> **WHAT TO PRODUCE**
Copy out every line in the material that has the word "Nasielsku" in it. Only count exact matches, with capital and small letters the same.

> **MATERIAL FOR THIS EXERCISE**
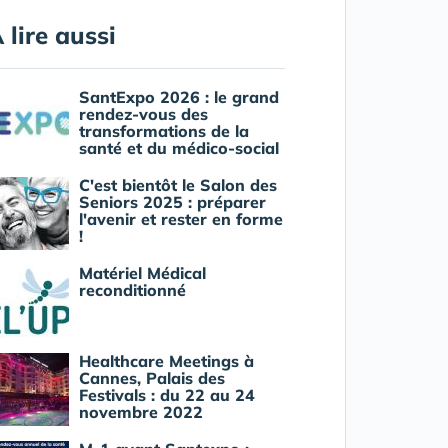
 lire aussi
SantExpo 2026 : le grand
rendez-vous des
transformations de la
santé et du médico-social
C'est bientôt le Salon des
Seniors 2025 : préparer
l'avenir et rester en forme
!
Matériel Médical
reconditionné
Healthcare Meetings à
Cannes, Palais des
Festivals : du 22 au 24
novembre 2022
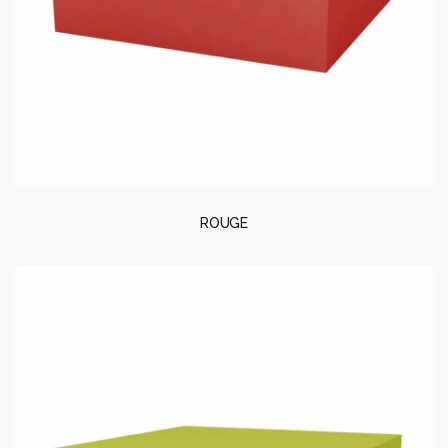
ROUGE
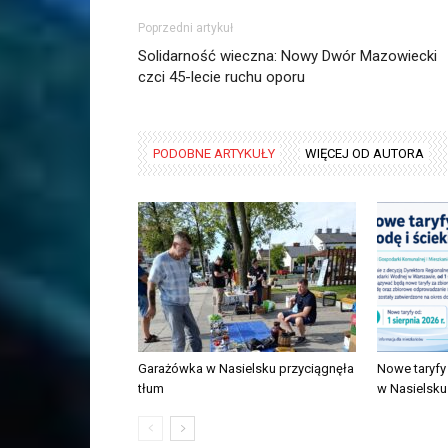
Poprzedni artykuł
Solidarność wieczna: Nowy Dwór Mazowiecki
czci 45-lecie ruchu oporu
PODOBNE ARTYKUŁY
WIĘCEJ OD AUTORA
Garażówka w Nasielsku przyciągnęła
Nowe taryfy 
tłum
w Nasielsku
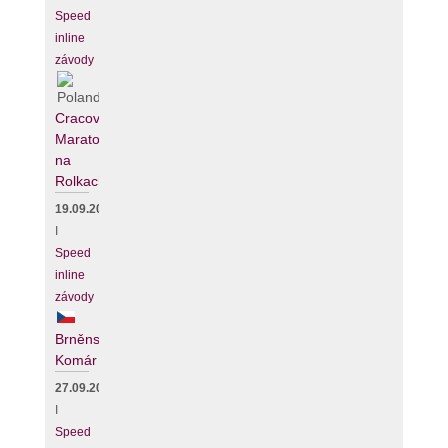
Speed
inline
závody
Cracovia
Maraton
na
Rolkach
19.09.2026
I
Speed
inline
závody
Brněnský
Komár
27.09.2026
I
Speed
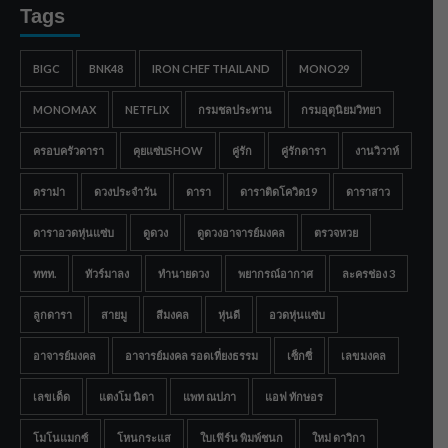
Tags
BIGC
BNK48
IRON CHEF THAILAND
MONO29
MONOMAX
NETFLIX
กรมชลประทาน
กรมอุตุนิยมวิทยา
ครอบครัวดารา
คุยแซ่บSHOW
คู่รัก
คู่รักดารา
งานวิวาห์
ดราม่า
ดวงประจำวัน
ดารา
ดาราติดโควิด19
ดาราสาว
ดาราอวดหุ่นแซ่บ
ดูดวง
ดูดวงอาจารย์มงคล
ตรวจหวย
ททท.
ทัวร์มาลง
ทำนายดวง
พยากรณ์อากาศ
ละครช่อง 3
ลูกดารา
สายมู
สีมงคล
หุ่นดี
อวดหุ่นแซ่บ
อาจารย์มงคล
อาจารย์มงคล รอดเที่ยงธรรม
เซ็กซี่
เลขมงคล
เลขเด็ด
แตงโม นิดา
แพท ณปภา
แอฟ ทักษอร
โมโนแมกซ์
โหนกระแส
ใบเฟิร์น พิมพ์ชนก
ใหม่ ดาวิกา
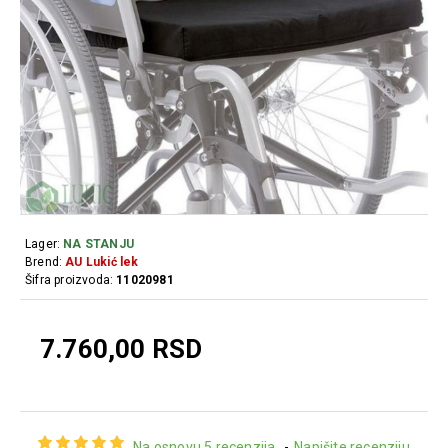
Lager:
NA STANJU
Brend:
AU Lukić lek
Šifra proizvoda:
11020981
7.760,00 RSD
Na osnovu 5 recenzija.
-
Napišite recenziju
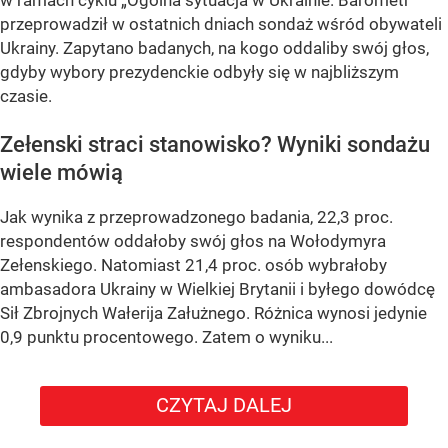
przeprowadził w ostatnich dniach sondaż wśród obywateli
Ukrainy. Zapytano badanych, na kogo oddaliby swój głos,
gdyby wybory prezydenckie odbyły się w najbliższym
czasie.
Zełenski straci stanowisko? Wyniki sondażu
wiele mówią
Jak wynika z przeprowadzonego badania, 22,3 proc.
respondentów oddałoby swój głos na Wołodymyra
Zełenskiego. Natomiast 21,4 proc. osób wybrałoby
ambasadora Ukrainy w Wielkiej Brytanii i byłego dowódcę
Sił Zbrojnych Wałerija Załużnego. Różnica wynosi jedynie
0,9 punktu procentowego. Zatem o wyniku...
CZYTAJ DALEJ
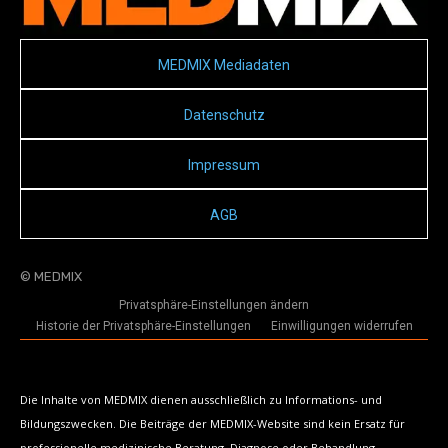
MEDMIX Mediadaten
Datenschutz
Impressum
AGB
© MEDMIX
Privatsphäre-Einstellungen ändern
Historie der Privatsphäre-Einstellungen
Einwilligungen widerrufen
Die Inhalte von MEDMIX dienen ausschließlich zu Informations- und
Bildungszwecken. Die Beiträge der MEDMIX-Website sind kein Ersatz für
professionelle medizinische Beratung, Diagnose oder Behandlung.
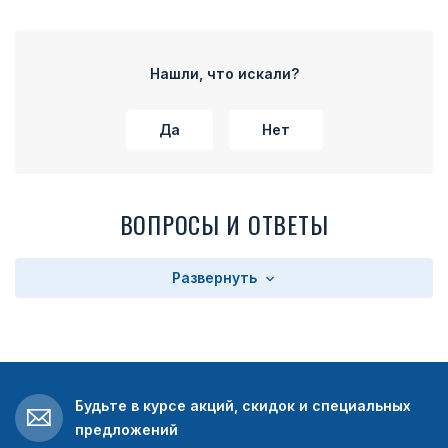
Нашли, что искали?
Да
Нет
ВОПРОСЫ И ОТВЕТЫ
Развернуть
Будьте в курсе акций, скидок и специальных
предложений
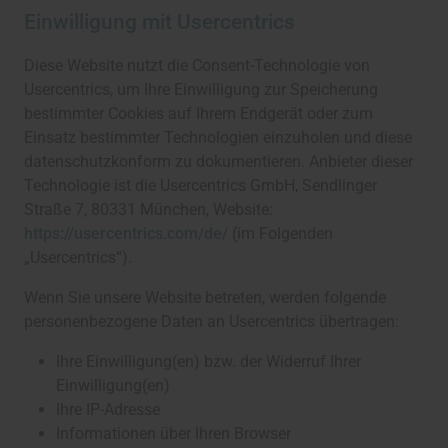
Einwilligung mit Usercentrics
Diese Website nutzt die Consent-Technologie von
Usercentrics, um Ihre Einwilligung zur Speicherung
bestimmter Cookies auf Ihrem Endgerät oder zum
Einsatz bestimmter Technologien einzuholen und diese
datenschutzkonform zu dokumentieren. Anbieter dieser
Technologie ist die Usercentrics GmbH, Sendlinger
Straße 7, 80331 München, Website:
https://usercentrics.com/de/
(im Folgenden
„Usercentrics“).
Wenn Sie unsere Website betreten, werden folgende
personenbezogene Daten an Usercentrics übertragen:
Ihre Einwilligung(en) bzw. der Widerruf Ihrer
Einwilligung(en)
Ihre IP-Adresse
Informationen über Ihren Browser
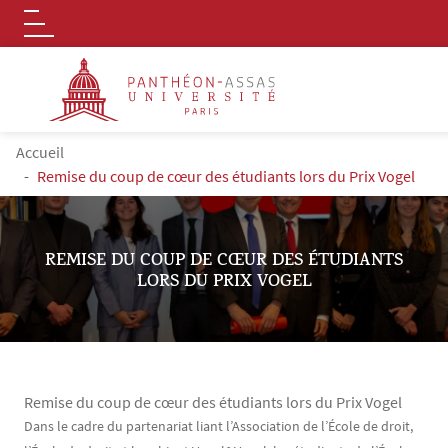
Logo
Aller au contenu principal
FIL D'ARIANE
Accueil
Remise du coup de cœur des étudiants lors du Prix Vogel
REMISE DU COUP DE CŒUR DES ÉTUDIANTS
LORS DU PRIX VOGEL
Remise du coup de cœur des étudiants lors du Prix Vogel
Contenu
Texte
Dans le cadre du partenariat liant l’Association de l’École de droit,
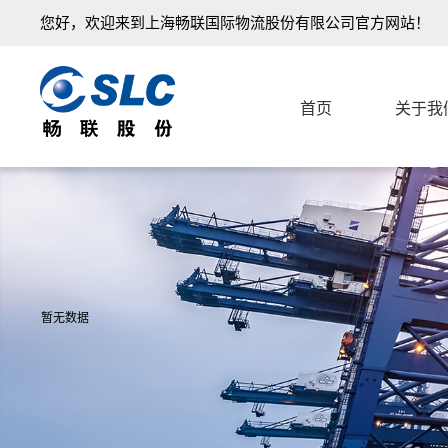
您好，欢迎来到上海畅联国际物流股份有限公司官方网站！
首页
关于我
暂无数据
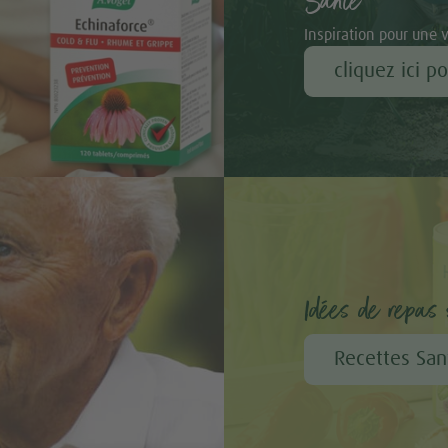
Santé
 la lime
Inspiration pour une 
cliquez ici p
ocat
ds
taliennes et sans
Idées de repas s
e lentilles rouges
bacon
Recettes San
Bambu®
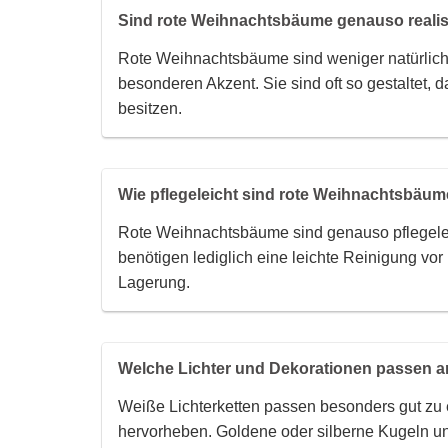
Sind rote Weihnachtsbäume genauso realis
Rote Weihnachtsbäume sind weniger natürlich,
besonderen Akzent. Sie sind oft so gestaltet, 
besitzen.
Wie pflegeleicht sind rote Weihnachtsbäu
Rote Weihnachtsbäume sind genauso pflegele
benötigen lediglich eine leichte Reinigung vor
Lagerung.
Welche Lichter und Dekorationen passen 
Weiße Lichterketten passen besonders gut zu
hervorheben. Goldene oder silberne Kugeln un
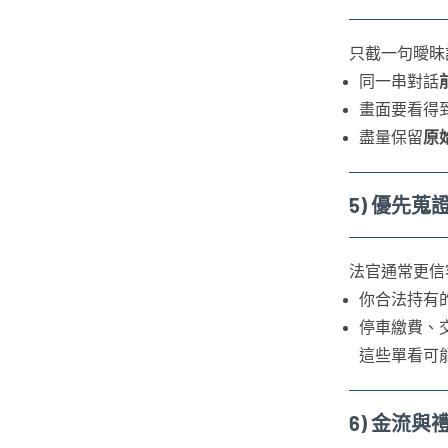
只截一句曖昧
同一串對話
畫面要看得
盡量保留
原
5) 優先
法官通常更信
你合法持有
停車繳費、
這些單看可
6) 金流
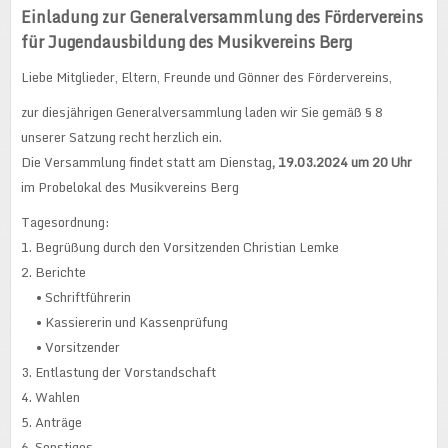
Einladung zur Generalversammlung des Fördervereins
für Jugendausbildung des Musikvereins Berg
Liebe Mitglieder, Eltern, Freunde und Gönner des Fördervereins,
zur diesjährigen Generalversammlung laden wir Sie gemäß § 8
unserer Satzung recht herzlich ein.
Die Versammlung findet statt am Dienstag
, 19.03.2024 um 20 Uhr
im Probelokal des Musikvereins Berg
Tagesordnung:
1. Begrüßung durch den Vorsitzenden Christian Lemke
2. Berichte
• Schriftführerin
• Kassiererin und Kassenprüfung
• Vorsitzender
3. Entlastung der Vorstandschaft
4. Wahlen
5. Anträge
6. Sonstiges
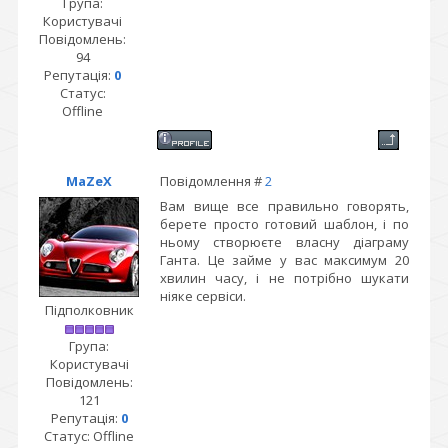
Група:
Користувачі
Повідомлень:
94
Репутація:
0
Статус:
Offline
MaZeX
Повідомлення #
2
Вам вище все правильно говорять,
берете просто готовий шаблон, і по
ньому створюєте власну діаграму
Ганта. Це займе у вас максимум 20
хвилин часу, і не потрібно шукати
ніяке сервіси.
Підполковник
Група:
Користувачі
Повідомлень:
121
Репутація:
0
Статус:
Offline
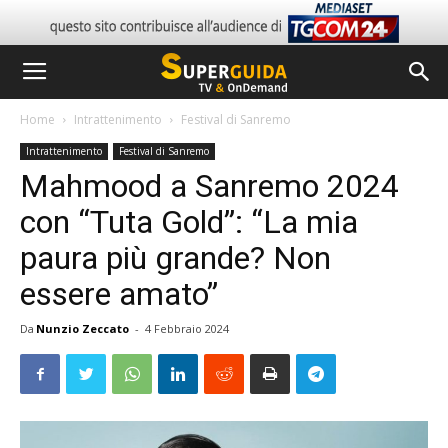
Home
Intrattenimento
Festival di Sanremo
Intrattenimento
Festival di Sanremo
Mahmood a Sanremo 2024
con “Tuta Gold”: “La mia
paura più grande? Non
essere amato”
Da
Nunzio Zeccato
-
4 Febbraio 2024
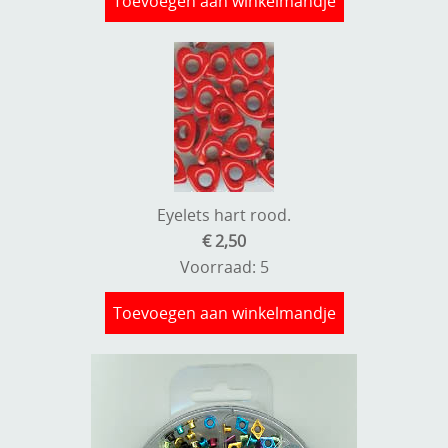
Toevoegen aan winkelmandje
Eyelets hart rood.
€ 2,50
Voorraad: 5
Toevoegen aan winkelmandje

> **SOLVED PROBLEM**
Garażówka w Nasielsku przyciągnęła
w Nasielsku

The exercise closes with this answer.